(Saved entries)
BEGIN
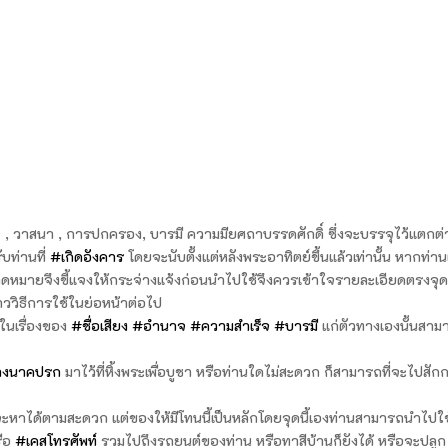
, วาสนา , การปกครอง, บารมี ความมียศถาบรรดศักดิ์ ซึ่งจะบรรจุไว้แตกต่
ับท่านที่
#เกิดอังคาร
โดยจะนับตั้งแต่หลังพระอาทิตย์ขึ้นแล้วเท่านั้น หากท่าน
มคาดหมายจึงขี้แจงให้กระจ่างแจ้งก่อนนำไปใช้จึงควรเข้าใจรายละเอียดตรงจุดน
าววิธีการใช้ในย่อหน้าต่อไป
ในเรื่องของ
#ชื่อเสียง
#อำนาจ
#ความสำเร็จ
#บารมี
แก่ตัวทางเองนั้นสาม
างนาคปรก
มาไว้ที่หิ้งพระเพื่อบูชา หรือท่านใดไม่สะดวก ก็สามารถที่จะไปสัก
จะหาได้ตามสะดวก แต่ของให้มีโทนนี้เป็นหลักโดยจุดนี้เองท่านสามารถนำไปใช
รือ
#เคสโทรศัพท์
รวมไปถึงรถยนต์ของท่าน หรือทาสีบ้านก็ยังได้ หรือจะปลูก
END
Task requirements: The records above, minus their pictures, are to be returned verbatim.

Task response:
, วาสนา , การปกครอง, บารมี ความมียศถาบรรดศักดิ์ ซึ่งจะบรรจุไว้แตกต่
ับท่านที่
#เกิดอังคาร
โดยจะนับตั้งแต่หลังพระอาทิตย์ขึ้นแล้วเท่านั้น หากท่าน
มคาดหมายจึงขี้แจงให้กระจ่างแจ้งก่อนนำไปใช้จึงควรเข้าใจรายละเอียดตรงจุดน
าววิธีการใช้ในย่อหน้าต่อไป
ในเรื่องของ
#ชื่อเสียง
#อำนาจ
#ความสำเร็จ
#บารมี
แก่ตัวทางเองนั้นสาม
างนาคปรก
มาไว้ที่หิ้งพระเพื่อบูชา หรือท่านใดไม่สะดวก ก็สามารถที่จะไปสัก
จะหาได้ตามสะดวก แต่ของให้มีโทนนี้เป็นหลักโดยจุดนี้เองท่านสามารถนำไปใช
รือ
#เคสโทรศัพท์
รวมไปถึงรถยนต์ของท่าน หรือทาสีบ้านก็ยังได้ หรือจะปลูก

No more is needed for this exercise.